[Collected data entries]
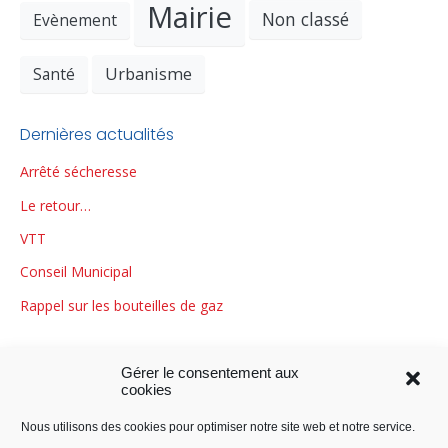
Mairie
Non classé
Evènement
Urbanisme
Santé
Dernières actualités
Arrêté sécheresse
Le retour…
VTT
Conseil Municipal
Rappel sur les bouteilles de gaz
Gérer le consentement aux
cookies
Nous utilisons des cookies pour optimiser notre site web et notre service.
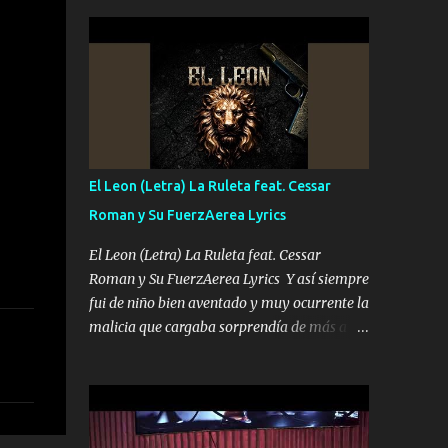
seguridad del jefe Pa que disfrute a Canelos
conciertos más que llenar Se mueven solo
Es el DOS de los HERMANOS un cerebro 🧠
por el interés P...
inteligente junto con su hermano el TRES
blindado el Estado tiene andan ESPERANDO
al UNO QUE PRONTO ESTARÁ PRESENTE
Que no falten las bucanas ni tampoco las
mujeres porque es platica de grandes por eso
hay que estar alegres doy las instrucciones
El Leon (Letra) La Ruleta feat. Cessar
para atender los deberes Música Si es que
Roman y Su FuerzAerea Lyrics
salta algún problema de confianza tengo
gente ahí está el Hombre Cuarenta y
El Leon (Letra) La Ruleta feat. Cessar
también Pariente 7 arreglan cualquier
Roman y Su FuerzAerea Lyrics Y así siempre
problema no más es cuestión que ordené
fui de niño bien aventado y muy ocurrente la
NOS HACE FALTA UN HERMANO DE CLAVE
malicia que cargaba sorprendía de más a la
ERA EL 24 SIEMPRE FUE UN HOMBRE
gente Este león ya está curtido en selva de
VALIENTE POR ALGO M'URIÓ PELEAND0
asfalto y ando en los veinte 20 claro son mis
SIEMPRE VIO POR LA FAMILIA PARA QUE
años Leon mi clave por si hay pendiente
SIGA EL LEGADO Es el DOS de los
Tranquilo me la navego ando en lo mío sin
HERMANOS un cerebro inteligente y com...
ni un pendiente si hay problemas lo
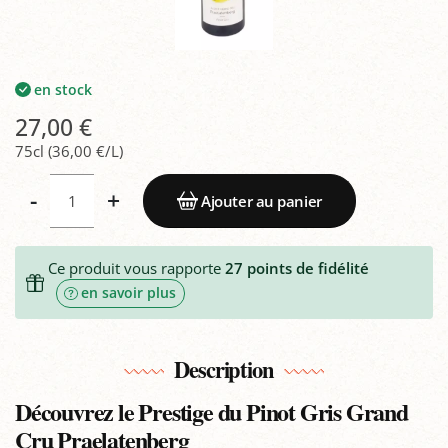
en stock
27,00 €
75cl (36,00 €/L)
-
+
Ajouter au panier
Ce produit vous rapporte
27
points de fidélité
en savoir plus
Description
Découvrez le Prestige du Pinot Gris Grand
Cru Praelatenberg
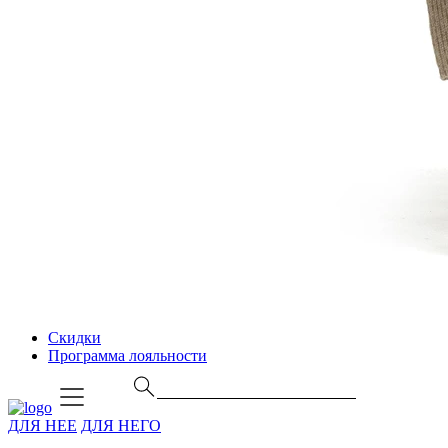
Скидки
Программа лояльности
ДЛЯ НЕЕ
ДЛЯ НЕГО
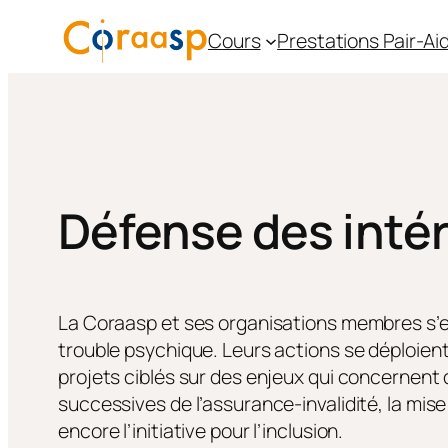
Aller
Cours
Prestations Pair-A
au
contenu
Défense des inté
La Coraasp et ses organisations membres s’e
trouble psychique. Leurs actions se déploient
projets ciblés sur des enjeux qui concernent
successives de l’assurance-invalidité, la mi
encore l’initiative pour l’inclusion.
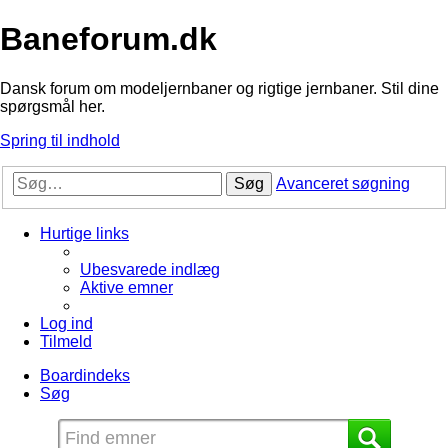
Baneforum.dk
Dansk forum om modeljernbaner og rigtige jernbaner. Stil dine
spørgsmål her.
Spring til indhold
Søg
Avanceret søgning
Hurtige links
Ubesvarede indlæg
Aktive emner
Log ind
Tilmeld
Boardindeks
Søg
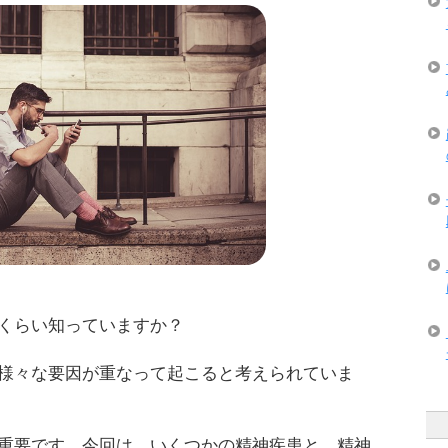
くらい知っていますか？
様々な要因が重なって起こると考えられていま
重要です。今回は、いくつかの精神疾患と、精神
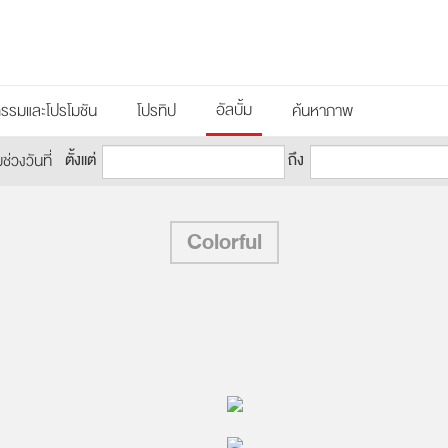
อัลบั้ม
กรรมและโปรโมชัน
โปรทิป
ค้นหาภาพ
ตั้งแต่
ถึง
วงวันที่
Colorful
Live
โดย TORSoundLive
:33:56
2018/08/17 01:15:39
Live
โดย TORSoundLive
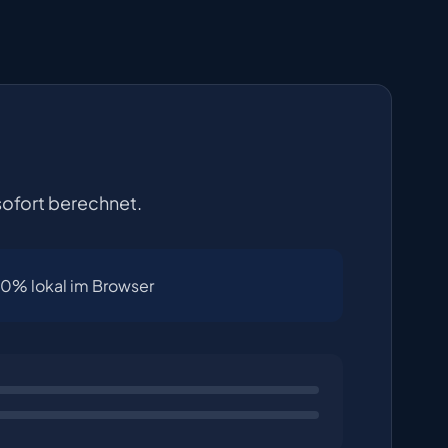
sofort berechnet.
0% lokal im Browser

§ **Problem to work on**: If a line in the records contains "Roman", report it.

§ **Exercise answer**:
Roman y Su FuerzAerea Lyrics
Roman y Su FuerzAerea Lyrics Y así siempre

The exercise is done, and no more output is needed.